Mereka mengambil posisi mereka saat di lantai bawah, suara kaca yang pecah akhirnya terdengar, diikuti oleh suara rak buku yang diguncang dengan hebat. Musuh telah masuk ke dalam benteng.

Pertempuran untuk toko buku dimulai.

Jean menjadi malaikat maut yang sunyi. Dari jendela lantai dua, ia melepaskan anak panah dengan kecepatan yang dingin dan efisien. Setiap desingan tali busurnya diikuti oleh jatuhnya satu Jangkitan di jalanan di bawah, memperlambat gelombang bala bantuan yang terus berdatangan. Ia adalah satu-satunya garis pertahanan mereka melawan jumlah musuh yang tak terbatas.

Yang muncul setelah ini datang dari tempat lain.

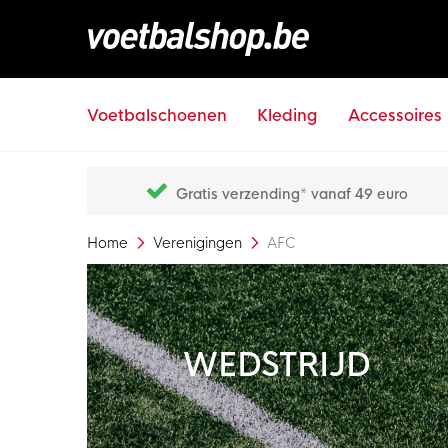
Voetbalschoenen
Kleding
Accessoires
Gratis verzending* vanaf 49 euro
Home
Verenigingen
AFC
WEDSTRIJD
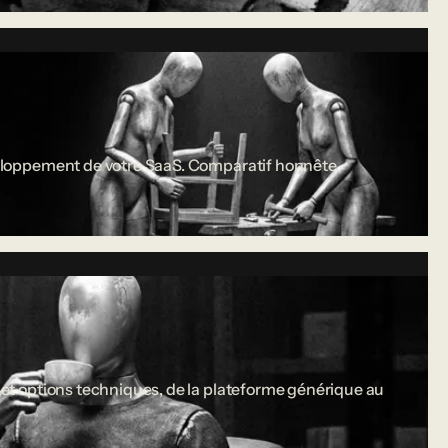
développement de votre SaaS. Comparatif honnête.
s et options techniques, de la plateforme générique au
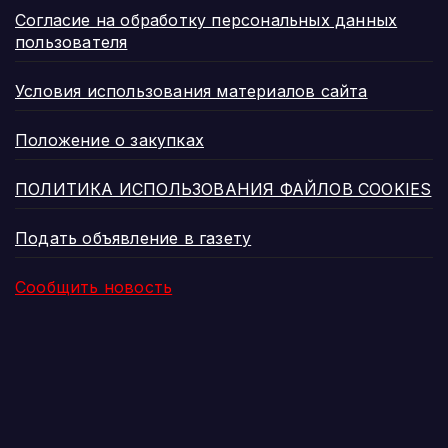
Согласие на обработку персональных данных
пользователя
Условия использования материалов сайта
Положение о закупках
ПОЛИТИКА ИСПОЛЬЗОВАНИЯ ФАЙЛОВ COOKIES
Подать объявление в газету
Сообщить новость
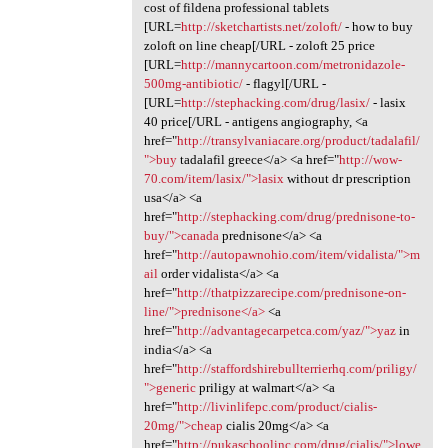
cost of fildena professional tablets
[URL=
http://sketchartists.net/zoloft/
- how to buy
zoloft on line cheap[/URL - zoloft 25 price
[URL=
http://mannycartoon.com/metronidazole-
500mg-antibiotic/
- flagyl[/URL -
[URL=
http://stephacking.com/drug/lasix/
- lasix
40 price[/URL - antigens angiography, <a
href="
http://transylvaniacare.org/product/tadalafil/
">buy
tadalafil greece</a> <a href="
http://wow-
70.com/item/lasix/">lasix
without dr prescription
usa</a> <a
href="
http://stephacking.com/drug/prednisone-to-
buy/">canada
prednisone</a> <a
href="
http://autopawnohio.com/item/vidalista/">m
ail
order vidalista</a> <a
href="
http://thatpizzarecipe.com/prednisone-on-
line/">prednisone</a>
<a
href="
http://advantagecarpetca.com/yaz/">yaz
in
india</a> <a
href="
http://staffordshirebullterrierhq.com/priligy/
">generic
priligy at walmart</a> <a
href="
http://livinlifepc.com/product/cialis-
20mg/">cheap
cialis 20mg</a> <a
href="
http://pukaschoolinc.com/drug/cialis/">lowe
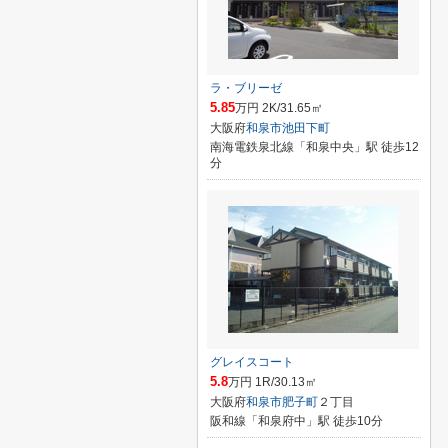
ラ・ブリーゼ
5.85
万円 2K/31.65㎡
大阪府
和泉市
池田下町
南海電鉄泉北線「和泉中央」駅 徒歩12
分
グレイスコート
5.8
万円 1R/30.13㎡
大阪府
和泉市
肥子町
２丁目
阪和線「和泉府中」駅 徒歩10分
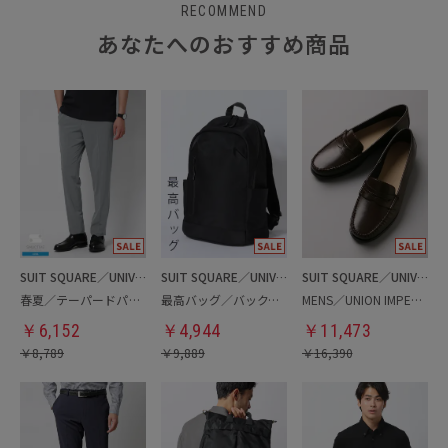
RECOMMEND
あなたへのおすすめ商品
SUIT SQUARE／UNIVERSAL LANGUAGE
SUIT SQUARE／UNIVERSAL LANGUAGE
SUIT SQUARE／UNIVERSAL LANGUAGE
春夏／テーパードパンツ
最高バッグ／バックパック
MENS／UNION IMPERIAL監修／コインローファー
￥
6,152
￥
4,944
￥
11,473
￥
8,789
￥
9,889
￥
16,390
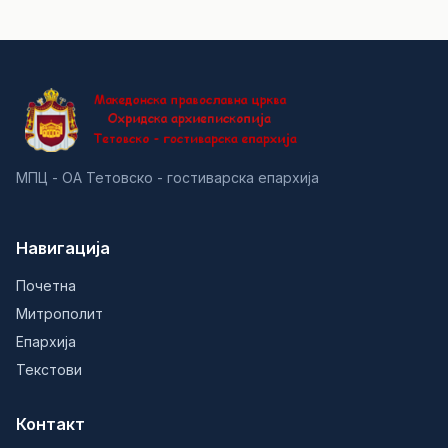
МПЦ - ОА Тетовско - гостиварска епархија
Навигација
Почетна
Митрополит
Епархија
Текстови
Контакт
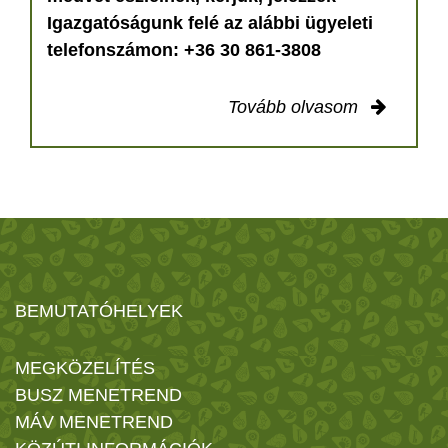
Igazgatóságunk felé az alábbi ügyeleti
telefonszámon: +36 30 861-3808
Tovább olvasom
BEMUTATÓHELYEK
MEGKÖZELÍTÉS
BUSZ MENETREND
MÁV MENETREND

Di puncak tangga, Bimo dan Surya menjadi dinding yang tak bisa ditembus. Bimo, tidak lagi ragu dengan kekuatannya, menggunakan sebuah rak buku kecil sebagai perisai dan senjata, mendorong dan menghantam para Jangkitan yang mencoba merangkak naik melewati barikade meja kasir di bawah. Di sampingnya, shotgun Surya menyalak seperti guntur. Setiap ledakannya membersihkan tangga dari tiga atau empat Jangkitan sekaligus, mengirimkan semburan darah dan serpihan daging ke dinding.

Di sisi lain, Orion dan Ravi bertarung bahu-membahu, menembak melalui jendela yang mereka pecahkan sebagian ke arah para Jangkitan yang berhasil masuk ke lantai satu dan kini mencoba memanjat pilar-pilar di dalam toko. Suara tembakan SS1 Orion yang cepat dan terkendali berpadu dengan letusan pistol Ravi yang lebih sporadis. Ravi tidak lagi berteriak. Wajahnya adalah topeng konsentrasi yang pucat, setiap peluru yang ia tembakkan adalah sebuah penegasan bahwa ia menolak untuk menjadi korban lagi.

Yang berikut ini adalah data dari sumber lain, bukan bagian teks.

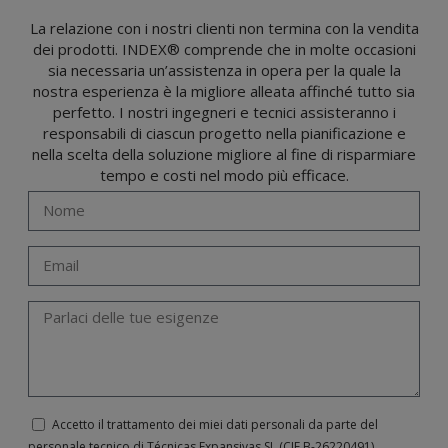
Gli utenti possono in qualsiasi momento esercitare i loro diritti di accesso, rettifica,
La relazione con i nostri clienti non termina con la vendita
opposizione, cancellazione, limitazione del trattamento o richiesta di portabilità in
dei prodotti. INDEX® comprende che in molte occasioni
conformità con le disposizioni del regolamento generale sulla protezione dei dati
(GDPR) del 27 aprile 2016 inviando una lettera al responsabile del trattamento:
sia necessaria un’assistenza in opera per la quale la
Valentín Gómez, Direttore, insieme a una fotocopia della sua carta d'identità, a
TÉCNICAS EXPANSIVAS SL | P.I. La Portalada II | c/ Segador 13, 26006 | Logroño (La
nostra esperienza è la migliore alleata affinché tutto sia
Rioja) o inviando un’email al seguente indirizzo info@indexfix.com.
perfetto. I nostri ingegneri e tecnici assisteranno i
responsabili di ciascun progetto nella pianificazione e
nella scelta della soluzione migliore al fine di risparmiare
tempo e costi nel modo più efficace.
Accetto il trattamento dei miei dati personali da parte del
personale tecnico di Técnicas Expansivas SL (CIF B-­26220491)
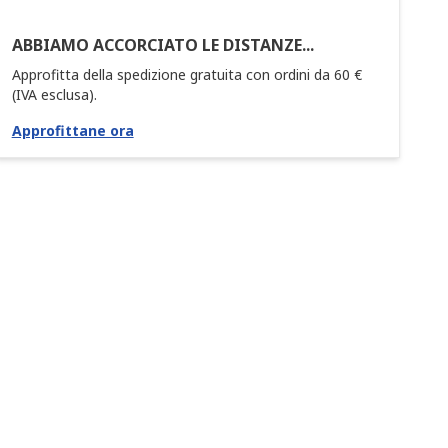
ABBIAMO ACCORCIATO LE DISTANZE...
Approfitta della spedizione gratuita con ordini da 60 €
(IVA esclusa).
Approfittane ora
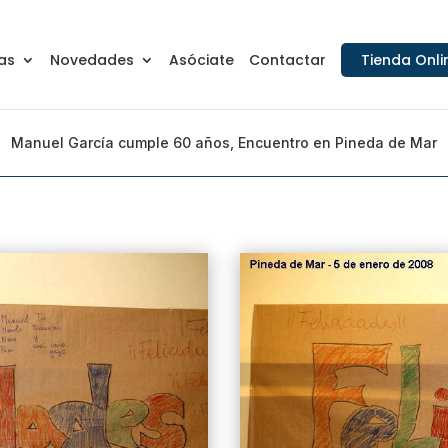
as
Novedades
Asóciate
Contactar
Tienda Onli
Manuel García cumple 60 años, Encuentro en Pineda de Mar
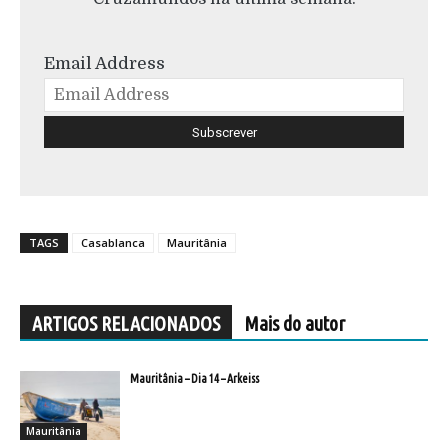
Email Address
TAGS
Casablanca
Mauritânia
ARTIGOS RELACIONADOS
Mais do autor
Mauritânia – Dia 14 – Arkeiss
Mauritânia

Mereka berhasil menahan gelombang pertama. Selama beberapa menit mereka seperti sebuah mesin pembunuh yang sempurna.

Amunisi mereka tidak tak terbatas. Dan jumlah musuh mereka, sepertinya, memang tak terbatas.

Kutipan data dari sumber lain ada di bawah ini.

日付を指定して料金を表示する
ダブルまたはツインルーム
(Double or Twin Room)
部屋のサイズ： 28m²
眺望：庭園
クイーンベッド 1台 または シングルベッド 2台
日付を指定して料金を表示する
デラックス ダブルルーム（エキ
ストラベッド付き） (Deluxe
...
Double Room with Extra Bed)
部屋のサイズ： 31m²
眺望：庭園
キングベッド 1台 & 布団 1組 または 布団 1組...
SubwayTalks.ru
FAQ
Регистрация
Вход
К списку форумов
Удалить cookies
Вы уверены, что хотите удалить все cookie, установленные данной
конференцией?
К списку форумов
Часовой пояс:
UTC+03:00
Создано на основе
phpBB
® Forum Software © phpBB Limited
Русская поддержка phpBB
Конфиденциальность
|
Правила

"Mereka ... mereka enggak berhenti datang!" teriak Jean dari posnya, suaranya tegang. Ia melihat ke alun-alun dan melihat pemandangan yang membuat hatinya mencelos. Sang Alfa masih berdiri di sana, jauh di luar jangkauan panahnya, dan di sekelilingnya, gerombolan yang baru terus berdatangan dari jalan-jalan lain, ditarik oleh suara pertempuran.

Lalu, sang Alfa menunjuk. Bukan lagi ke pintu depan. Melainkan ke dinding samping gedung.